## WHAT IS EXPECTED
Every line in the material below that includes "hand" should be copied.

## GIVEN RECORDS
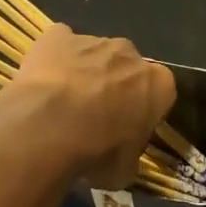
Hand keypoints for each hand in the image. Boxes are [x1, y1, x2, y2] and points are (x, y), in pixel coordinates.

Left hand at [0, 23, 176, 189]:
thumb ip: (129, 156)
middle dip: (117, 87)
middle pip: (128, 68)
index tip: (130, 129)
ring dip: (86, 74)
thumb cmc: (97, 153)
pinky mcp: (57, 35)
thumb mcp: (124, 171)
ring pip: (95, 56)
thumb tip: (121, 160)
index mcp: (158, 85)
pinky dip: (55, 60)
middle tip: (97, 118)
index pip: (161, 94)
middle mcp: (130, 54)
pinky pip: (60, 44)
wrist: (48, 130)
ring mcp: (93, 40)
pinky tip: (43, 84)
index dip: (145, 111)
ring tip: (64, 106)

## YOUR SOLUTION
Hand keypoints for each hand in the image. Boxes are [x1, y1, x2, y2] and points are (x, y), in pixel coordinates.
Left hand at [0, 23, 176, 189]:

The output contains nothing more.